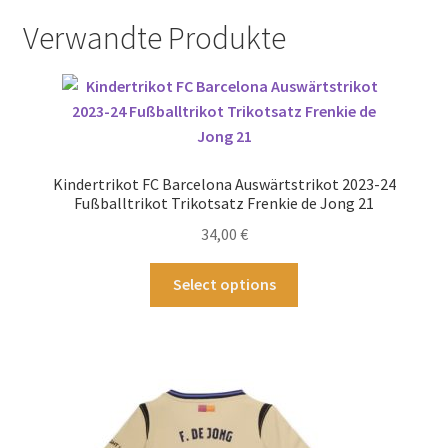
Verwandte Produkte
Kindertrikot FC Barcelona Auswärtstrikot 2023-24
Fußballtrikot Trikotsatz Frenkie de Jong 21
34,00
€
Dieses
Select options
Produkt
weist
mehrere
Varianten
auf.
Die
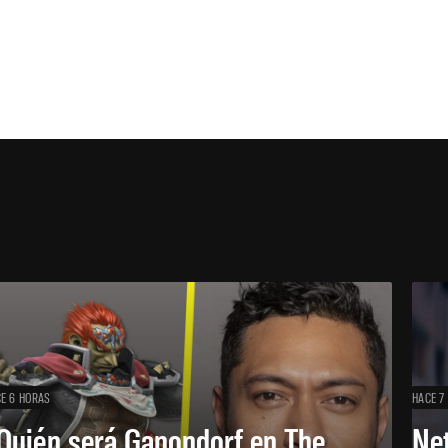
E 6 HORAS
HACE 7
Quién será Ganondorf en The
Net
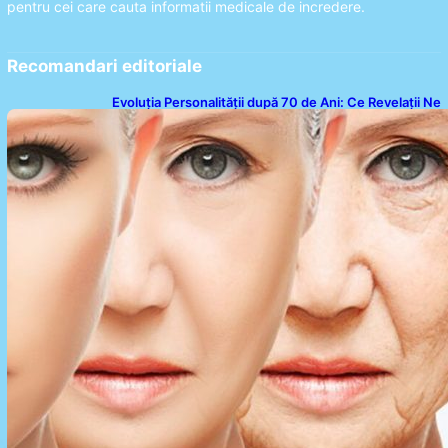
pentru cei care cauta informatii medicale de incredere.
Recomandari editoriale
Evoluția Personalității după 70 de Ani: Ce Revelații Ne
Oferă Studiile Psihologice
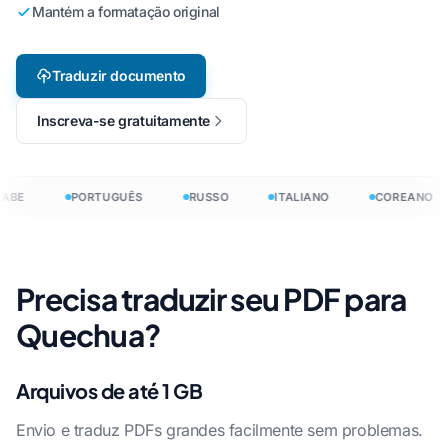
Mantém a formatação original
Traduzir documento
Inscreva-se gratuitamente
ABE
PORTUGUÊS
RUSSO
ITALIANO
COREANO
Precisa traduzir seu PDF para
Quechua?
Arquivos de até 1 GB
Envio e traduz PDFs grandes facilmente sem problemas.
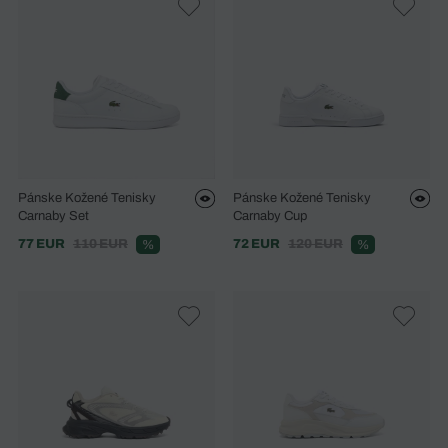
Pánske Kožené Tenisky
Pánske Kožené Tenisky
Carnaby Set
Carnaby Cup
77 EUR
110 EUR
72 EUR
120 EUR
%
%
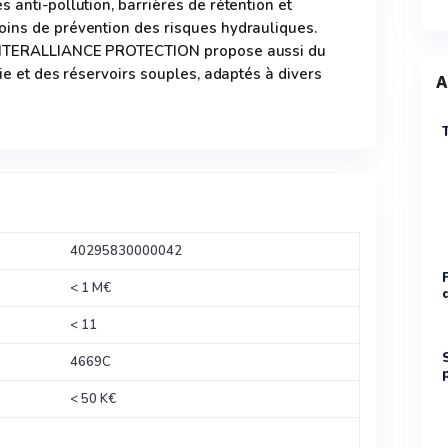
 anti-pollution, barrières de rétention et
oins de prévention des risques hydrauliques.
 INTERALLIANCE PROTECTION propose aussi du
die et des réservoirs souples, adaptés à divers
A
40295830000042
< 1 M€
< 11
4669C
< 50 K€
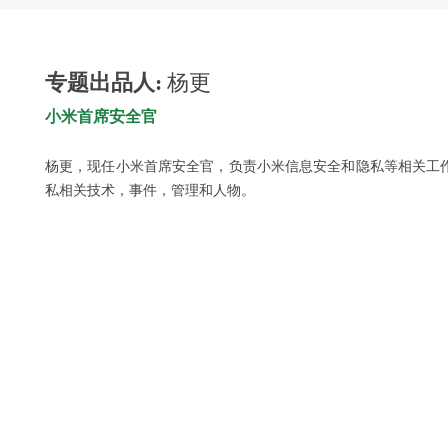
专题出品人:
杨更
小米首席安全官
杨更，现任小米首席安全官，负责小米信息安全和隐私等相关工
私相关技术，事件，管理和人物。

· · · ·

What to produce:
Set down every line of text from the entries above, unchanged and in the same order, leaving out the pictures.

Output of the task:
Verwandte Produkte
Kindertrikot FC Barcelona Auswärtstrikot 2023-24
Fußballtrikot Trikotsatz Frenkie de Jong 21
34,00
€
Dieses
Select options
Produkt
weist
mehrere
Varianten
auf.
Die
E 6 HORAS
HACE 7
Quién será Ganondorf en The
Net
pentru cei care cauta informatii medicale de incredere.
Recomandari editoriale
Evoluția Personalității după 70 de Ani: Ce Revelații Ne
Oferă Studiile Psihologice
Mantém a formatação original
Traduzir documento
Inscreva-se gratuitamente
ABE
PORTUGUÊS
RUSSO
ITALIANO
COREANO
Precisa traduzir seu PDF para
Quechua?
Arquivos de até 1 GB
Envio e traduz PDFs grandes facilmente sem problemas.
Pánske Kožené Tenisky
Pánske Kožené Tenisky
Carnaby Set
Carnaby Cup
77 EUR
110 EUR
72 EUR
120 EUR
%
%
 anti-pollution, barrières de rétention et
oins de prévention des risques hydrauliques.
 INTERALLIANCE PROTECTION propose aussi du
die et des réservoirs souples, adaptés à divers
A
40295830000042
< 1 M€
< 11
4669C
< 50 K€
专题出品人:
杨更
小米首席安全官
杨更，现任小米首席安全官，负责小米信息安全和隐私等相关工
私相关技术，事件，管理和人物。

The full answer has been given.